Kyley Potgieter, Johannesburg

“For the main phases of my career I've always worked for women, so my various bosses have inspired me over time both in the UK and in Asia. I'm still in contact with all of them and they continue to be mentors to me.”
Alex Clegg, London

“My first boss and creative director Zoe Wishart. She saw my potential, she nurtured me, she helped me develop into the designer and person I am today.”
Dan Ellis, Singapore

“Out of all my ex female CDs it has got to be Iris Yu, the key lady who taught me all the printing, design programming and client communications skills that I need to know to survive in this industry! She is witty, fierce, tough, super creative, very detailed, poised even if deadline’s approaching, patient, love to share, cares for us, never moan, and is literally, the humblest designer I have ever met. I love her.”
Kitty Chan, Hong Kong

Personalities    

Finally, many in our community admired women not only for their success in a traditional sense, but also for their positive personal traits and qualities.

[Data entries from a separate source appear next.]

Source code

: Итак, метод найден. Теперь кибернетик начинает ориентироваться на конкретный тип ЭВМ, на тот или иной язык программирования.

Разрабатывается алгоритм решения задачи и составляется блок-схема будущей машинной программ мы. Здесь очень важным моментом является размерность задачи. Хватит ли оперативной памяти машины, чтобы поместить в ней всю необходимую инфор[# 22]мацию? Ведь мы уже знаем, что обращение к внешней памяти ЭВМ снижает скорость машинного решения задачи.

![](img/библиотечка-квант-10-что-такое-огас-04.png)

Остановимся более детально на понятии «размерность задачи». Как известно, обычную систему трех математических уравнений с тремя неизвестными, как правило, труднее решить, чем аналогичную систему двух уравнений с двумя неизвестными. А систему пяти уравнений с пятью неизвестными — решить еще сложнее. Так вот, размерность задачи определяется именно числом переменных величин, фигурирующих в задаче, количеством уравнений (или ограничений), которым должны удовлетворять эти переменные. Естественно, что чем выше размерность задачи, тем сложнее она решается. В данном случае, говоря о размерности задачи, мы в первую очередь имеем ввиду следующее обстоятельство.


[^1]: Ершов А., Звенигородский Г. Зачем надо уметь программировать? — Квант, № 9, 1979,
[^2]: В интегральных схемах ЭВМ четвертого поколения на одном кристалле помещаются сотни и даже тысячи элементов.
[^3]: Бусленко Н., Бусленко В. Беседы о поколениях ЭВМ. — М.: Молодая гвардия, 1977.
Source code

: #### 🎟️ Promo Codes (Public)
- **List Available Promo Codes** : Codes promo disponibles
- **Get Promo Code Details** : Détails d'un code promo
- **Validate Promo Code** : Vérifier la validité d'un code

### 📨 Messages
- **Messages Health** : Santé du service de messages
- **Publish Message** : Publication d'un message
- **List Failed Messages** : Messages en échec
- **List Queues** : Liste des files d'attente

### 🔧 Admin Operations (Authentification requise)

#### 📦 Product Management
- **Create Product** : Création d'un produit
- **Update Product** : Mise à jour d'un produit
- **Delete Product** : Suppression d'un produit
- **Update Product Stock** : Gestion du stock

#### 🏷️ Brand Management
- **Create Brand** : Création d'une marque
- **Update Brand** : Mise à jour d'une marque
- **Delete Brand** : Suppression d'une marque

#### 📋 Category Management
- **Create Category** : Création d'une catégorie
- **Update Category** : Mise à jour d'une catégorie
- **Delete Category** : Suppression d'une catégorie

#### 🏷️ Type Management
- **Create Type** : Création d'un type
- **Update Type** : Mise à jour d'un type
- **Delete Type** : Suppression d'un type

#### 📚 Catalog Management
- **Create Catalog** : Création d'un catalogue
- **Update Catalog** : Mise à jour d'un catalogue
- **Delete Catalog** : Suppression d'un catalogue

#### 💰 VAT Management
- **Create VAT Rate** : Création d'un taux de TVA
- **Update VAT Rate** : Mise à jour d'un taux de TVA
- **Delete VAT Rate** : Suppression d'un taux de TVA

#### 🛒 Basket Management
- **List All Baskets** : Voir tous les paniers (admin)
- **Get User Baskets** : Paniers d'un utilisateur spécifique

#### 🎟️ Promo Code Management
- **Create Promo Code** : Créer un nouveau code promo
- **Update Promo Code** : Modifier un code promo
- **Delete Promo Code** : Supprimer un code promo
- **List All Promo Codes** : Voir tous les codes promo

Natalie Rastoin, President of Ogilvy France, is the perfect combination of a brilliant brain, fast thinking, hard-working, great emotional intelligence and a good sense of humour.”
Camille Yvinec and team, Paris

“My younger sister, Clara. She has so many positive qualities without any of the undesirable baggage – confidence without arrogance; competitiveness without bitterness or envy; charity without conceitedness; achievement without ego or a sense of entitlement; ethics without self-righteousness.”
Lucas Morel, London

Ellen Degeneres. For being a successful businesswoman who’s dedicated her life to being kind to others. She’s managed to build an empire out of her comedy and now has a platform to help others in entertainment.”